**Set tasks:**
• A. In the exhibition article below, which book's discovery started Andrés Galeano's investigation?
• B. Turn the paragraph beginning "Galeano's artistic work is associated with post-photography" in the exhibition article below into a short bulleted list that keeps its main facts.

**Passage:**
○ ○ ○ ○ ○

Found archive of clouds: Andrés Galeano at Mataró Art Contemporani and Galería Rocio Santa Cruz
Our most frequent approach to the sky continues to be the contrapuntal perspective. As a rule, we see it as a guide to an atmospheric state or the purest contemplation. Sometimes in search of transcendental thoughts or the sheer and simple pleasure of looking at something.
Fondo perdido de nubes [Lost archive of clouds] is an artistic investigation by Andrés Galeano (Mataró, Spain, 1980), which begins with the discovery of the book 1939: els núvols confiscats, by J.Batlló y M. Busto. An investigation into the archive of the former Servei Meteorològic de Catalunya, kept by the Instituto Cartográfico y Geológico de Catalunya, Barcelona. The project is an exhibition and an artist’s book, present in two locations: at Mataró Art Contemporani and Galería Rocio Santa Cruz, in Barcelona, both co-producers of the project.
Galeano’s artistic work is associated with post-photography. He stopped taking photographs and started working with other people’s photographs, mostly anonymous amateur photographers, at fairs or street markets. His large collection, the result of several years of gathering, is visible in part of his works. The largest slice of the images is associated with the theme he has been investigating for years: transcendence beyond the photographic medium, whose visual representation addresses the celestial. On this occasion, he is working with an official archive for the first time, allowing him to activate several themes already dealt with in his previous works, condensing many interests, as well as contributing to recovering historical memory through his artistic practice.

○ ○ ○ ○ ○

**Provided data:**
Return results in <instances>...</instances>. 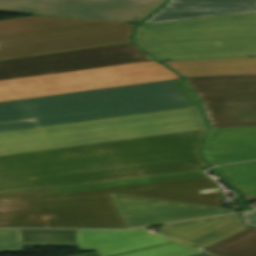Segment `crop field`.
I'll return each instance as SVG.
<instances>
[{
    "mask_svg": "<svg viewBox=\"0 0 256 256\" xmlns=\"http://www.w3.org/2000/svg\"><path fill=\"white\" fill-rule=\"evenodd\" d=\"M198 107L0 133V193L203 170Z\"/></svg>",
    "mask_w": 256,
    "mask_h": 256,
    "instance_id": "crop-field-1",
    "label": "crop field"
},
{
    "mask_svg": "<svg viewBox=\"0 0 256 256\" xmlns=\"http://www.w3.org/2000/svg\"><path fill=\"white\" fill-rule=\"evenodd\" d=\"M108 193L222 208L216 182L196 171L0 194V227H46L25 217L54 212L48 227L126 228Z\"/></svg>",
    "mask_w": 256,
    "mask_h": 256,
    "instance_id": "crop-field-2",
    "label": "crop field"
},
{
    "mask_svg": "<svg viewBox=\"0 0 256 256\" xmlns=\"http://www.w3.org/2000/svg\"><path fill=\"white\" fill-rule=\"evenodd\" d=\"M171 80L0 102V132L186 108Z\"/></svg>",
    "mask_w": 256,
    "mask_h": 256,
    "instance_id": "crop-field-3",
    "label": "crop field"
},
{
    "mask_svg": "<svg viewBox=\"0 0 256 256\" xmlns=\"http://www.w3.org/2000/svg\"><path fill=\"white\" fill-rule=\"evenodd\" d=\"M134 42L161 61L256 57V14L138 26Z\"/></svg>",
    "mask_w": 256,
    "mask_h": 256,
    "instance_id": "crop-field-4",
    "label": "crop field"
},
{
    "mask_svg": "<svg viewBox=\"0 0 256 256\" xmlns=\"http://www.w3.org/2000/svg\"><path fill=\"white\" fill-rule=\"evenodd\" d=\"M179 78L156 62L0 82V101Z\"/></svg>",
    "mask_w": 256,
    "mask_h": 256,
    "instance_id": "crop-field-5",
    "label": "crop field"
},
{
    "mask_svg": "<svg viewBox=\"0 0 256 256\" xmlns=\"http://www.w3.org/2000/svg\"><path fill=\"white\" fill-rule=\"evenodd\" d=\"M184 78L210 128L256 126V74Z\"/></svg>",
    "mask_w": 256,
    "mask_h": 256,
    "instance_id": "crop-field-6",
    "label": "crop field"
},
{
    "mask_svg": "<svg viewBox=\"0 0 256 256\" xmlns=\"http://www.w3.org/2000/svg\"><path fill=\"white\" fill-rule=\"evenodd\" d=\"M153 60L130 43L0 61V80Z\"/></svg>",
    "mask_w": 256,
    "mask_h": 256,
    "instance_id": "crop-field-7",
    "label": "crop field"
},
{
    "mask_svg": "<svg viewBox=\"0 0 256 256\" xmlns=\"http://www.w3.org/2000/svg\"><path fill=\"white\" fill-rule=\"evenodd\" d=\"M165 0H0V12L138 23Z\"/></svg>",
    "mask_w": 256,
    "mask_h": 256,
    "instance_id": "crop-field-8",
    "label": "crop field"
},
{
    "mask_svg": "<svg viewBox=\"0 0 256 256\" xmlns=\"http://www.w3.org/2000/svg\"><path fill=\"white\" fill-rule=\"evenodd\" d=\"M78 251L99 250L101 256H185L203 252L145 229L76 230Z\"/></svg>",
    "mask_w": 256,
    "mask_h": 256,
    "instance_id": "crop-field-9",
    "label": "crop field"
},
{
    "mask_svg": "<svg viewBox=\"0 0 256 256\" xmlns=\"http://www.w3.org/2000/svg\"><path fill=\"white\" fill-rule=\"evenodd\" d=\"M133 26L0 43V60L129 42Z\"/></svg>",
    "mask_w": 256,
    "mask_h": 256,
    "instance_id": "crop-field-10",
    "label": "crop field"
},
{
    "mask_svg": "<svg viewBox=\"0 0 256 256\" xmlns=\"http://www.w3.org/2000/svg\"><path fill=\"white\" fill-rule=\"evenodd\" d=\"M110 196L128 228L233 212L231 209H219L125 195L110 194Z\"/></svg>",
    "mask_w": 256,
    "mask_h": 256,
    "instance_id": "crop-field-11",
    "label": "crop field"
},
{
    "mask_svg": "<svg viewBox=\"0 0 256 256\" xmlns=\"http://www.w3.org/2000/svg\"><path fill=\"white\" fill-rule=\"evenodd\" d=\"M203 152L211 165L255 160L256 127L210 129Z\"/></svg>",
    "mask_w": 256,
    "mask_h": 256,
    "instance_id": "crop-field-12",
    "label": "crop field"
},
{
    "mask_svg": "<svg viewBox=\"0 0 256 256\" xmlns=\"http://www.w3.org/2000/svg\"><path fill=\"white\" fill-rule=\"evenodd\" d=\"M127 23L33 16L0 21V42Z\"/></svg>",
    "mask_w": 256,
    "mask_h": 256,
    "instance_id": "crop-field-13",
    "label": "crop field"
},
{
    "mask_svg": "<svg viewBox=\"0 0 256 256\" xmlns=\"http://www.w3.org/2000/svg\"><path fill=\"white\" fill-rule=\"evenodd\" d=\"M256 13V0H169L143 23Z\"/></svg>",
    "mask_w": 256,
    "mask_h": 256,
    "instance_id": "crop-field-14",
    "label": "crop field"
},
{
    "mask_svg": "<svg viewBox=\"0 0 256 256\" xmlns=\"http://www.w3.org/2000/svg\"><path fill=\"white\" fill-rule=\"evenodd\" d=\"M247 228L239 215L222 216L159 227V233L204 248Z\"/></svg>",
    "mask_w": 256,
    "mask_h": 256,
    "instance_id": "crop-field-15",
    "label": "crop field"
},
{
    "mask_svg": "<svg viewBox=\"0 0 256 256\" xmlns=\"http://www.w3.org/2000/svg\"><path fill=\"white\" fill-rule=\"evenodd\" d=\"M183 76L256 73V58L164 62Z\"/></svg>",
    "mask_w": 256,
    "mask_h": 256,
    "instance_id": "crop-field-16",
    "label": "crop field"
},
{
    "mask_svg": "<svg viewBox=\"0 0 256 256\" xmlns=\"http://www.w3.org/2000/svg\"><path fill=\"white\" fill-rule=\"evenodd\" d=\"M205 250L220 256H256V228L245 229Z\"/></svg>",
    "mask_w": 256,
    "mask_h": 256,
    "instance_id": "crop-field-17",
    "label": "crop field"
},
{
    "mask_svg": "<svg viewBox=\"0 0 256 256\" xmlns=\"http://www.w3.org/2000/svg\"><path fill=\"white\" fill-rule=\"evenodd\" d=\"M215 169L244 194L246 201L256 200V161Z\"/></svg>",
    "mask_w": 256,
    "mask_h": 256,
    "instance_id": "crop-field-18",
    "label": "crop field"
},
{
    "mask_svg": "<svg viewBox=\"0 0 256 256\" xmlns=\"http://www.w3.org/2000/svg\"><path fill=\"white\" fill-rule=\"evenodd\" d=\"M22 246H77L75 230L20 229Z\"/></svg>",
    "mask_w": 256,
    "mask_h": 256,
    "instance_id": "crop-field-19",
    "label": "crop field"
},
{
    "mask_svg": "<svg viewBox=\"0 0 256 256\" xmlns=\"http://www.w3.org/2000/svg\"><path fill=\"white\" fill-rule=\"evenodd\" d=\"M0 252H21L19 229H0Z\"/></svg>",
    "mask_w": 256,
    "mask_h": 256,
    "instance_id": "crop-field-20",
    "label": "crop field"
},
{
    "mask_svg": "<svg viewBox=\"0 0 256 256\" xmlns=\"http://www.w3.org/2000/svg\"><path fill=\"white\" fill-rule=\"evenodd\" d=\"M172 82L175 84V86L180 91V93L185 98L190 107L197 106L194 96L191 94V92L188 90L185 84L181 81V79L172 80Z\"/></svg>",
    "mask_w": 256,
    "mask_h": 256,
    "instance_id": "crop-field-21",
    "label": "crop field"
},
{
    "mask_svg": "<svg viewBox=\"0 0 256 256\" xmlns=\"http://www.w3.org/2000/svg\"><path fill=\"white\" fill-rule=\"evenodd\" d=\"M57 219H59L58 215L53 213L44 215V216H33V217L26 218L27 221L46 222V226H47V221L57 220Z\"/></svg>",
    "mask_w": 256,
    "mask_h": 256,
    "instance_id": "crop-field-22",
    "label": "crop field"
},
{
    "mask_svg": "<svg viewBox=\"0 0 256 256\" xmlns=\"http://www.w3.org/2000/svg\"><path fill=\"white\" fill-rule=\"evenodd\" d=\"M245 220L248 221V222L256 221V212L249 213L248 215H246Z\"/></svg>",
    "mask_w": 256,
    "mask_h": 256,
    "instance_id": "crop-field-23",
    "label": "crop field"
},
{
    "mask_svg": "<svg viewBox=\"0 0 256 256\" xmlns=\"http://www.w3.org/2000/svg\"><path fill=\"white\" fill-rule=\"evenodd\" d=\"M190 256H216V255H213V254L208 253V252H203V253L194 254V255H190Z\"/></svg>",
    "mask_w": 256,
    "mask_h": 256,
    "instance_id": "crop-field-24",
    "label": "crop field"
},
{
    "mask_svg": "<svg viewBox=\"0 0 256 256\" xmlns=\"http://www.w3.org/2000/svg\"><path fill=\"white\" fill-rule=\"evenodd\" d=\"M80 256H100V255L98 252H94V253H89V254L80 255Z\"/></svg>",
    "mask_w": 256,
    "mask_h": 256,
    "instance_id": "crop-field-25",
    "label": "crop field"
},
{
    "mask_svg": "<svg viewBox=\"0 0 256 256\" xmlns=\"http://www.w3.org/2000/svg\"><path fill=\"white\" fill-rule=\"evenodd\" d=\"M248 223V222H247ZM248 224H256V222H254V223H248Z\"/></svg>",
    "mask_w": 256,
    "mask_h": 256,
    "instance_id": "crop-field-26",
    "label": "crop field"
}]
</instances>
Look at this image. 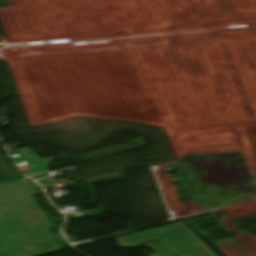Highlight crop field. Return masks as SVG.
Here are the masks:
<instances>
[{
	"label": "crop field",
	"instance_id": "crop-field-3",
	"mask_svg": "<svg viewBox=\"0 0 256 256\" xmlns=\"http://www.w3.org/2000/svg\"><path fill=\"white\" fill-rule=\"evenodd\" d=\"M62 249L48 229L0 233V256H38Z\"/></svg>",
	"mask_w": 256,
	"mask_h": 256
},
{
	"label": "crop field",
	"instance_id": "crop-field-1",
	"mask_svg": "<svg viewBox=\"0 0 256 256\" xmlns=\"http://www.w3.org/2000/svg\"><path fill=\"white\" fill-rule=\"evenodd\" d=\"M114 239L123 247L146 246L158 252L148 256H217L182 221Z\"/></svg>",
	"mask_w": 256,
	"mask_h": 256
},
{
	"label": "crop field",
	"instance_id": "crop-field-4",
	"mask_svg": "<svg viewBox=\"0 0 256 256\" xmlns=\"http://www.w3.org/2000/svg\"><path fill=\"white\" fill-rule=\"evenodd\" d=\"M29 148L11 150L9 151V153L16 151L20 155L18 157L13 158L14 162L27 159V158H29L32 161L34 165L31 166V168L34 172L26 173L25 175L30 176L38 173L47 172L48 171L47 168L49 167L47 165H50L51 163L49 161L40 160L38 157H36L32 152L28 150Z\"/></svg>",
	"mask_w": 256,
	"mask_h": 256
},
{
	"label": "crop field",
	"instance_id": "crop-field-5",
	"mask_svg": "<svg viewBox=\"0 0 256 256\" xmlns=\"http://www.w3.org/2000/svg\"><path fill=\"white\" fill-rule=\"evenodd\" d=\"M18 178H22V176L16 173L12 168H9L0 156V183Z\"/></svg>",
	"mask_w": 256,
	"mask_h": 256
},
{
	"label": "crop field",
	"instance_id": "crop-field-2",
	"mask_svg": "<svg viewBox=\"0 0 256 256\" xmlns=\"http://www.w3.org/2000/svg\"><path fill=\"white\" fill-rule=\"evenodd\" d=\"M34 194L36 189L24 178L0 184V232L54 227L33 200Z\"/></svg>",
	"mask_w": 256,
	"mask_h": 256
}]
</instances>
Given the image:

○ ○ ○ ○ ○

**Task-by-task results:**
• A. The investigation began with the discovery of the book 1939: els núvols confiscats, by J.Batlló y M. Busto.

• B.
- Galeano's work is associated with post-photography.
- He stopped taking photographs and now works with other people's photographs, mostly by anonymous amateurs, found at fairs or street markets.
- Part of his works shows his large collection, gathered over several years.
- Most of the images relate to his long-running theme: transcendence beyond the photographic medium, represented visually through the celestial.
- This is his first time working with an official archive.
- The project brings together several themes from his earlier works and helps recover historical memory through his art.